Creato il 15 gennaio 2013 da Albertogallo

HYDE PARK ON HUDSON (Uk 2012)

locandina a royal weekend

E così, dopo Anthony Hopkins, Josh Brolin, Henry Fonda, Jon Voight, Frank Langella e mille altri attori, persino l’insospettabile Bill Murray entra nel non particolarmente esclusivo club di coloro che hanno interpretato in un film la parte di un presidente americano. Franklin Delano Roosevelt, per la precisione, colto in A royal weekend (orrendo titolo italiano) in quel momento cruciale della storia statunitense e mondiale che vide l’America scendere in guerra contro Hitler a fianco del Regno Unito.
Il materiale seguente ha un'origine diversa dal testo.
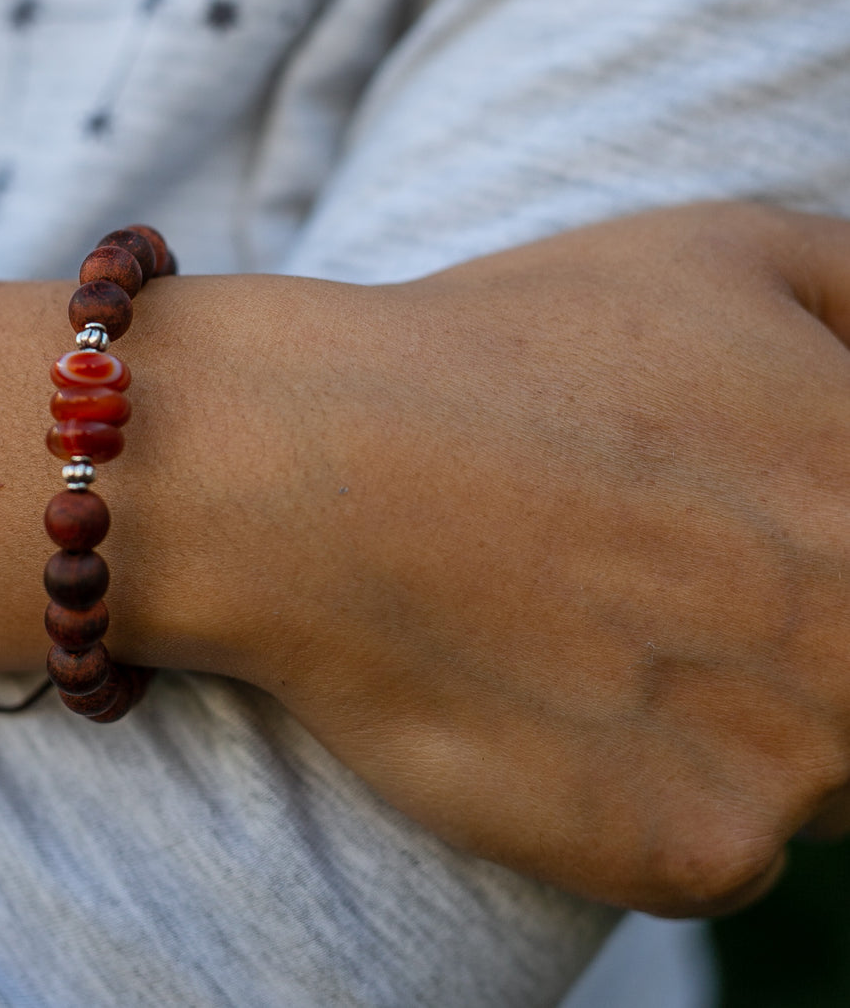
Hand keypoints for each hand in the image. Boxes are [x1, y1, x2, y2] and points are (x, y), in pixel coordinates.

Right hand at [155, 203, 849, 915]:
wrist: (307, 472)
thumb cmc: (505, 351)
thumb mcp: (733, 249)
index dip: (826, 559)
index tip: (740, 539)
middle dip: (803, 640)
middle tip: (673, 582)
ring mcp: (797, 763)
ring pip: (822, 778)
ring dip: (741, 724)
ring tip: (602, 635)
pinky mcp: (689, 855)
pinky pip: (723, 849)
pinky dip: (655, 798)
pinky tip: (561, 708)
Ma la Storia, quella con la S maiuscola, in realtà c’entra poco con questo film, che preferisce piuttosto concentrarsi sull’aspetto privato di Roosevelt, e in particolare sui suoi amori, e ancora più in particolare sull’affetto extraconiugale che lo legò per molti anni alla cugina (tranquilli: alla lontana) Daisy, interpretata dalla sempre brava e sottovalutata Laura Linney. Nel cast anche Olivia Williams as Eleanor Roosevelt.

Che dire? Un filmetto, né più né meno, un’opera senza grandi pretese che, tra musiche zuccherose, un’insopportabile voice-over ma anche qualche trovata carina, si fa guardare e dimenticare con la stessa facilità. D’altronde il regista è Roger Michell, quello di Notting Hill, cos’altro vi aspettavate? Il punto di forza di A royal weekend è ovviamente la presenza carismatica del protagonista, lontano dai suoi soliti, apatici ruoli e molto abile nel riuscire a dar vita a una figura complessa e sfaccettata, sospesa in un limbo di grande vitalità e altrettanto grande depressione. Abbastanza anonima, invece, l’interpretazione di Samuel West nella parte di re Giorgio VI, per gli amici Bertie: impietoso il confronto con Colin Firth, che due anni fa vinse l’Oscar interpretando lo stesso personaggio. Piuttosto scarsino è anche il successo del regista nel suo tentativo di ricreare in qualche modo l’atmosfera di un’epoca: non basta mostrare in un paio di scene la servitù all’opera o arredare elegantemente una stanza per rinverdire i fasti del James Ivory di Quel che resta del giorno. Ma d’altronde, probabilmente e saggiamente, non era questo l’obiettivo del film.